The national statistical agency reported the number of job vacancies continued to ease in the first quarter, declining by 33,500 to 843,200, which represented the third straight quarterly decline. The job vacancy rate also fell by 0.2 percentage points in the first quarter.

Overall labour demand — which represents the number of filled and vacant positions — grew at a 0.3% rate in the first quarter, down from 1.0% in the same quarter last year, StatsCan said.

While vacancies eased, total payroll employment continued to rise. Employment increased for the eighth straight quarter, rising by 89,200 (0.5%) in the first quarter, it noted.

The agency also reported that the number of employed workers per open job increased to 1.3 in the first quarter, up from 1.2 in the previous quarter. That’s also up from 1.1 in the second and third quarters last year.

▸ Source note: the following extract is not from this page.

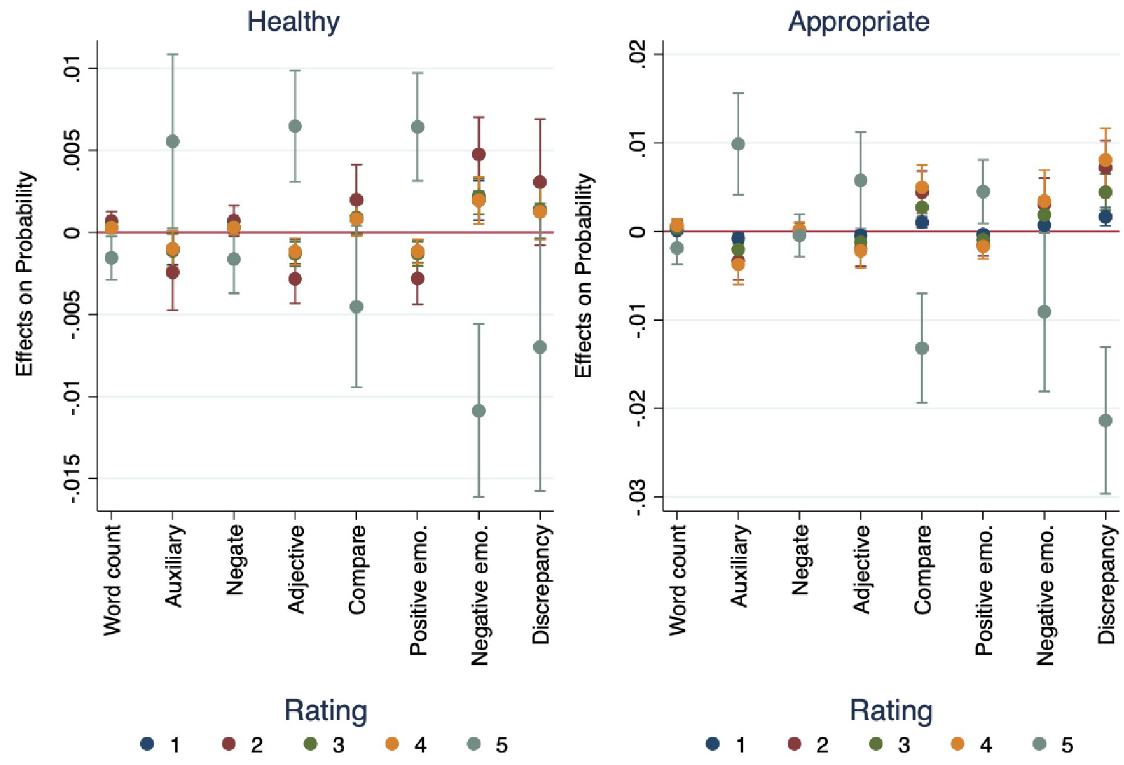
Fig 8. Marginal effects language use on probability of rating audio samples as healthy and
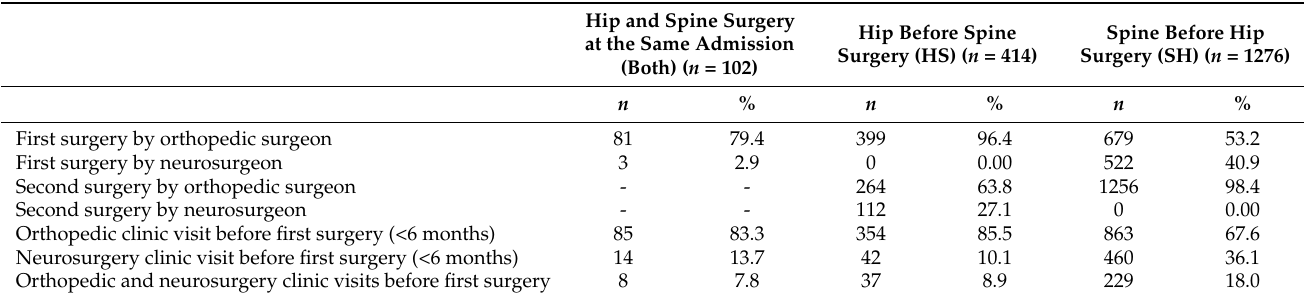
Table 3. Comparison of preoperatively arranged imaging studies in each group.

The increase in the unemployment-to-job vacancy ratio is another sign that the tightness in the labour market is easing a bit — although the ratio remains well below its pre-pandemic level of 2.4 unemployed workers per open job, StatsCan said.

Additionally, the growth in average hourly wages offered slowed in the first quarter. The average hourly wage offered rose by 5.0% in the first quarter, StatsCan said, down from 8.5% in the previous quarter.

Adjusting for the composition of job vacancies by occupation, offered hourly wage growth was 3.5% in the first quarter, down from 5.9% in the previous quarter.